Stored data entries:
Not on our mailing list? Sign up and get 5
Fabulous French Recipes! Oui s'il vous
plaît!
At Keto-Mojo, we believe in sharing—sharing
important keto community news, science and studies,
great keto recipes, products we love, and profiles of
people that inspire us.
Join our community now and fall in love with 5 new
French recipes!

--

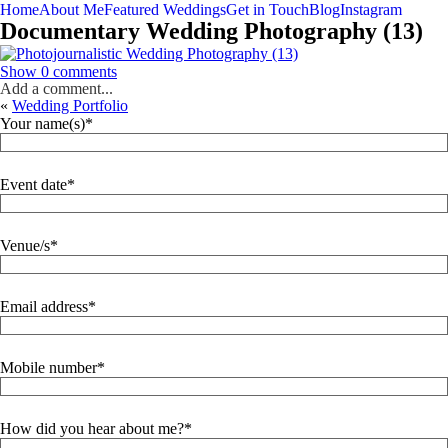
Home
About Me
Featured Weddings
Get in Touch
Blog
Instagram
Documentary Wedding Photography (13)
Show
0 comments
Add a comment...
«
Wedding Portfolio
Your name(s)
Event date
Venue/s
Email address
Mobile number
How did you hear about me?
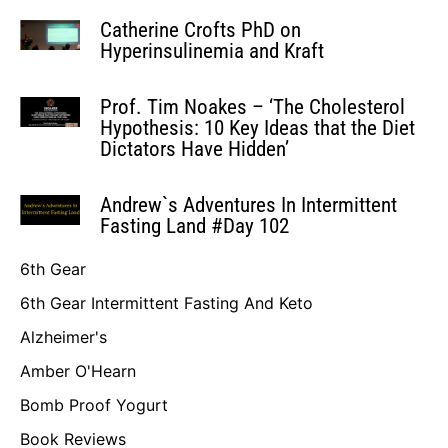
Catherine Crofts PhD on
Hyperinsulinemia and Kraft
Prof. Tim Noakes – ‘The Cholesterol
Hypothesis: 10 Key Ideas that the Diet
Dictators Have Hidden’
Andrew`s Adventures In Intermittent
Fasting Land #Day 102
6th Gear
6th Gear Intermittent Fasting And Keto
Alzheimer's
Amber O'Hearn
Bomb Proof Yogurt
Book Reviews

*Exercise requirements*. What you give back should be only the lines of the records above, starting at the line with "Hyperinsulinemia and Kraft" and ending at the line with "Book Reviews", restated word for word.

*Response area*.
Hyperinsulinemia and Kraft
Prof. Tim Noakes – ‘The Cholesterol
Hypothesis: 10 Key Ideas that the Diet
Dictators Have Hidden’
Andrew`s Adventures In Intermittent
Fasting Land #Day 102
6th Gear
6th Gear Intermittent Fasting And Keto
Alzheimer's
Amber O'Hearn
Bomb Proof Yogurt
Book Reviews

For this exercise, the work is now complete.